= PAGE TEXT =
=-=-=-=-=
I have never been a rabbi to the stars because my pulpits
have been in Springfield , MA ,
Framingham , MA ,
and Queens , NY .
Not the center of the “Scene.” But just like 7 degrees of separation to Kevin
Bacon, I have had my brushes with famous people.
When I was a rabbi in Springfield ,
the local funeral director asked me to officiate at Mama Cass’ mother’s
funeral. Cass Elliot had been long dead
of an overdose back in 1974, but who doesn’t listen from time to time songs
from the Mamas and the Pappas. Once at one
of my Framingham ’s member funeral,
I saw a group of long haired, not appropriately dressed men standing in the
back of the sanctuary. I paid little
attention to them. At the cemetery one
of them came over to me and complimented me on my eulogy. He was especially interested in one of the
readings (adapted from the Wisdom of Ben Sira, if you are familiar with the old
R.A. manual) I read in her memory. I
asked if he would like a copy, I would send it to him. He told me he would like
it very much so I asked him who he was and where should I send it. Then he gave me such a look like “How can you
not recognize me?!” He gave me his card
and it turned out that he was Steven Tyler and his mates were the band
Aerosmith. I later learned that the
deceased’s daughter is married to the drummer and the band came to pay their
respects. Tyler ’s reaction to me
just proves what I have always said about myself. When somebody tells me to be there or be
square, I tell them that I can do both! Finally here in Queens I buried Billy Crystal's uncle.
=-=-=-=-=
= PROBLEMS TO SOLVE =
1) Transcribe the passage from the rabbi's account that begins at the words "I have never" and stops after "with famous people.".
2) Put this sentence from the rabbi's account into Spanish: "I paid little attention to them."
=-=-=-=-=
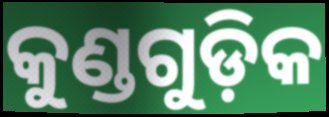
କୁଣ୍ଡଗୁଡ଼ିକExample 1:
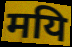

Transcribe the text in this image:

मयि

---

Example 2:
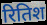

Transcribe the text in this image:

रितिश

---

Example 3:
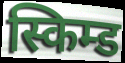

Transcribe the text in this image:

स्किम्ड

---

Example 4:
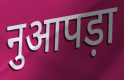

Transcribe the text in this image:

नुआपड़ा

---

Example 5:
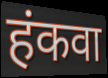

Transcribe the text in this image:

हंकवा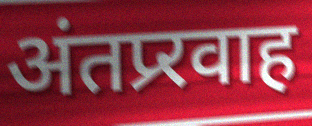
अंतप्र्रवाह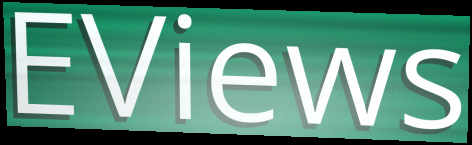
EViewsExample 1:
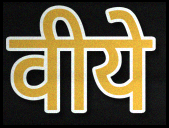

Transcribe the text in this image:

वीये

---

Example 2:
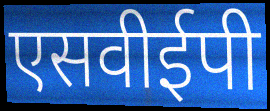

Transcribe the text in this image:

एसवीईपी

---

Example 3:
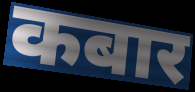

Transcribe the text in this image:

कबार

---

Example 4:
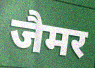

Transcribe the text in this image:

जैमर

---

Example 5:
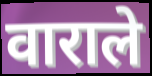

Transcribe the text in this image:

वाराले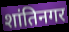
शांतिनगर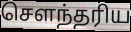
சௌந்தரிய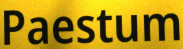
Paestum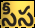
సీసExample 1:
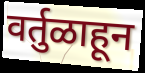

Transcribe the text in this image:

वर्तुळाहून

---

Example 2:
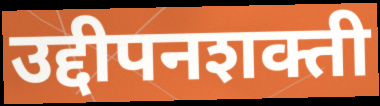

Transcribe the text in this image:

उद्दीपनशक्ती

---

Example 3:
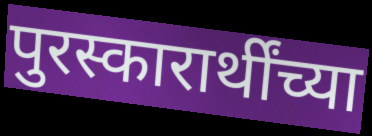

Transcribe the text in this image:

पुरस्कारार्थींच्या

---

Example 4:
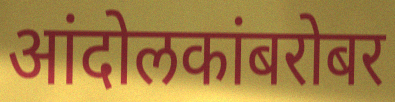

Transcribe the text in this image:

आंदोलकांबरोबर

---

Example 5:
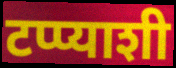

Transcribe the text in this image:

टप्प्याशीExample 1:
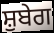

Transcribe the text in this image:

ਸ਼ੁਬੇਗ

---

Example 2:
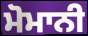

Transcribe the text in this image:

ਮੋਮਾਨੀ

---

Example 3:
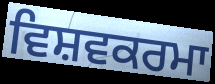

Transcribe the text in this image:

ਵਿਸ਼ਵਕਰਮਾ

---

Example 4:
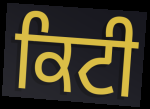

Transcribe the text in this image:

ਕਿਟੀ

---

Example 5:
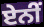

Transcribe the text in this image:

ਏਨੀਂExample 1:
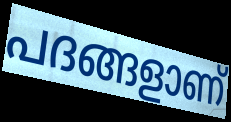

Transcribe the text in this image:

പദങ്ങളാണ്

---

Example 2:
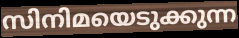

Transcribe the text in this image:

സിനിമയെടുക്കുന്ന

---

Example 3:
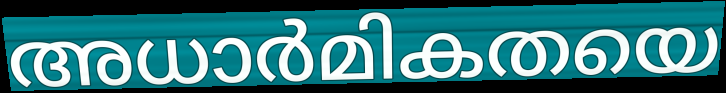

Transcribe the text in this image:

അധാർമികതയെ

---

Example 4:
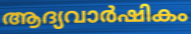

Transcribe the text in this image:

ആദ്യവാർഷികം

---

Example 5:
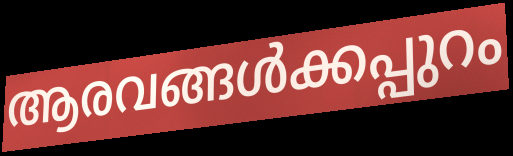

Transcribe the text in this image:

ആരവങ്ങൾക്കപ്പുറം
=-=-=-=-=
= ANSWERS PROVIDED =
1)
I have never been a rabbi to the stars because my pulpits
have been in Springfield , MA ,
Framingham , MA ,
and Queens , NY .
Not the center of the “Scene.” But just like 7 degrees of separation to Kevin
Bacon, I have had my brushes with famous people.

2) Les presté poca atención.